**Verilen istek A:** Aşağıdaki belge bölümünde adı geçen bütün kişileri sırala.

Müdürden sekreter kırpmak

İslamcıların DOB’a yönelik kurumsal yıkım projesinin uygulayıcısı genel müdür Oğlan, AKM açıldıktan sonra gözünü İDOB’a dikti. Burayı doğrudan yönetmek, bu yolla da, ülkenin tek gerçek opera salonunun bulunduğu AKM’yi kendi PR’ı için kullanmak başlıca amacıydı. Bunun da yolu, İDOB repertuarında ve etkinlik takviminde kendisine söz sahibi olma olanağı tanıyacak bir yönetim kompozisyonunun oluşmasından geçiyordu. Nitekim, hemen, kendisinin baş rolde olacağı bir Othello dayattı. Cast’ı, rejisörü, falan her şeyi kendi seçti.

Yanı sıra, diğer beş müdürlük tamamıyla dize getirilmiş olmasına karşın, İstanbul, Suat Arıkan’ın asaleten atanmış müdür oluşu ve İzmir’in asil müdürü Aytül Büyüksaraç’ın tersine, “git” denildiğinde gitmeme inadı dolayısıyla, bir anlamda, merkezi sistem dışında kalan dükalık konumundaydı. Tek adam rejimi/mutlak merkezilik açısından, bunun da bittabi halli yoluna gidilmeliydi.

Tamam da, aynı taş iki kuşu nasıl indirecekti?

**Veriler:**
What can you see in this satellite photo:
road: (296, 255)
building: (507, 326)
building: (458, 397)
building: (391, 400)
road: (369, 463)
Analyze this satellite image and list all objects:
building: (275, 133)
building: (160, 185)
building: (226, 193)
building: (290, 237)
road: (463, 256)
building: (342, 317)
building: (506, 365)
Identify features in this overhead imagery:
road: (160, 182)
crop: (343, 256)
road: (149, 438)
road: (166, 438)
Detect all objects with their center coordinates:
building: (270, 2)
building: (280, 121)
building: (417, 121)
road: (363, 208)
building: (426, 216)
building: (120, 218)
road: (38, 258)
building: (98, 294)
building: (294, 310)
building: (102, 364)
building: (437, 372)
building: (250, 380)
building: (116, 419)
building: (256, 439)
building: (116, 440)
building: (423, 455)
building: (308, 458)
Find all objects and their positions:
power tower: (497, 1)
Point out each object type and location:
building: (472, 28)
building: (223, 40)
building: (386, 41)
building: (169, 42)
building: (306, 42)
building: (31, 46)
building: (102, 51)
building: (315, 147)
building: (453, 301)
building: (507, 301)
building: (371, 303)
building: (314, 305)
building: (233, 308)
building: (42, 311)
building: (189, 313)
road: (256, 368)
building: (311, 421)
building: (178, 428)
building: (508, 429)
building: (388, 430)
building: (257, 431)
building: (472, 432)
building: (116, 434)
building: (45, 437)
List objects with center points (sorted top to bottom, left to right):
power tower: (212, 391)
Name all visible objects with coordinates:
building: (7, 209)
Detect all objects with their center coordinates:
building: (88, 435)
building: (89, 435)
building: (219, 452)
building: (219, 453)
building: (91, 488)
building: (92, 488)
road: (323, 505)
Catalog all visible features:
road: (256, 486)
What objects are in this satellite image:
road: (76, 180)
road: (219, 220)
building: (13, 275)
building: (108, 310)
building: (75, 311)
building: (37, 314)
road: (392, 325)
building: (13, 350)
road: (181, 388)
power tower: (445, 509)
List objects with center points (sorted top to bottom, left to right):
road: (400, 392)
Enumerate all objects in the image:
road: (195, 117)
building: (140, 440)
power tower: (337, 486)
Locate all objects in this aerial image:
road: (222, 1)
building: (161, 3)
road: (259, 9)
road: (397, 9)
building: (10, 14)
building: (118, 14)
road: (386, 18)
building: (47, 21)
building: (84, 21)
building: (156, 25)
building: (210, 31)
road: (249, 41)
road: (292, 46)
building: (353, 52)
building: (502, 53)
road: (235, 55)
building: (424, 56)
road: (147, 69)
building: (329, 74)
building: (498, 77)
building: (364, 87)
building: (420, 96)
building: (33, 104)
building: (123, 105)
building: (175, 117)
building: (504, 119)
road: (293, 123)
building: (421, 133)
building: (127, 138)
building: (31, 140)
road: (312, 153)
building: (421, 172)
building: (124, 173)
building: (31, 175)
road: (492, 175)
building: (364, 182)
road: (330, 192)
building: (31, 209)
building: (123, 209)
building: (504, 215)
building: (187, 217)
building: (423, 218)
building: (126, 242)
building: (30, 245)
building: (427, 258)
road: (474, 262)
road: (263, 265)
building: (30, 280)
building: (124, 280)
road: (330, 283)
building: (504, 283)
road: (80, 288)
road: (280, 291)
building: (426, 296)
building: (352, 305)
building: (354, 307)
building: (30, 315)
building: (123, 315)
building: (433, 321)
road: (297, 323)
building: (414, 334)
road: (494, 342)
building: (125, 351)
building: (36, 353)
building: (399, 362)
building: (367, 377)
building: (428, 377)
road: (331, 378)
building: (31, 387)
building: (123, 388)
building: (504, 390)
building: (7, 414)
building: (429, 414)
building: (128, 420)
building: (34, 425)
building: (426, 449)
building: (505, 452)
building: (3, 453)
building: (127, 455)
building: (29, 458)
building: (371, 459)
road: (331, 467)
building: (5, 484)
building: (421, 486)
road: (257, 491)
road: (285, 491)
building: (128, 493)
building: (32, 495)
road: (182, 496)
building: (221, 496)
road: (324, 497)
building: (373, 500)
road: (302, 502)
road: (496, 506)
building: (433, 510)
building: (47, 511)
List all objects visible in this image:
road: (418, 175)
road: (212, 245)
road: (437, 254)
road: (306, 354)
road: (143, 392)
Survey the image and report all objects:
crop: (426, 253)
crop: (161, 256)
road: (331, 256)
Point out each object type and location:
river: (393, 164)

**Verilen istek B:** Kayıtlarda "Analyze this satellite" içeren satırdan başla ve "power tower: (445, 509)" içeren satırdan sonra dur. Yalnızca bu satırları, "satellite image" yerine "aerial image" koyarak ve geri kalan her şeyi değiştirmeden yeniden yaz.

**Doğru çıktı A:** Oğlan, Suat Arıkan, Aytül Büyüksaraç

**Doğru çıktı B:**
Analyze this aerial image and list all objects:
building: (275, 133)
building: (160, 185)
building: (226, 193)
building: (290, 237)
road: (463, 256)
building: (342, 317)
building: (506, 365)
Identify features in this overhead imagery:
road: (160, 182)
crop: (343, 256)
road: (149, 438)
road: (166, 438)
Detect all objects with their center coordinates:
building: (270, 2)
building: (280, 121)
building: (417, 121)
road: (363, 208)
building: (426, 216)
building: (120, 218)
road: (38, 258)
building: (98, 294)
building: (294, 310)
building: (102, 364)
building: (437, 372)
building: (250, 380)
building: (116, 419)
building: (256, 439)
building: (116, 440)
building: (423, 455)
building: (308, 458)
Find all objects and their positions:
power tower: (497, 1)
Point out each object type and location:
building: (472, 28)
building: (223, 40)
building: (386, 41)
building: (169, 42)
building: (306, 42)
building: (31, 46)
building: (102, 51)
building: (315, 147)
building: (453, 301)
building: (507, 301)
building: (371, 303)
building: (314, 305)
building: (233, 308)
building: (42, 311)
building: (189, 313)
road: (256, 368)
building: (311, 421)
building: (178, 428)
building: (508, 429)
building: (388, 430)
building: (257, 431)
building: (472, 432)
building: (116, 434)
building: (45, 437)
List objects with center points (sorted top to bottom, left to right):
power tower: (212, 391)
Name all visible objects with coordinates:
building: (7, 209)
Detect all objects with their center coordinates:
building: (88, 435)
building: (89, 435)
building: (219, 452)
building: (219, 453)
building: (91, 488)
building: (92, 488)
road: (323, 505)
Catalog all visible features:
road: (256, 486)
What objects are in this aerial image:
road: (76, 180)
road: (219, 220)
building: (13, 275)
building: (108, 310)
building: (75, 311)
building: (37, 314)
road: (392, 325)
building: (13, 350)
road: (181, 388)
power tower: (445, 509)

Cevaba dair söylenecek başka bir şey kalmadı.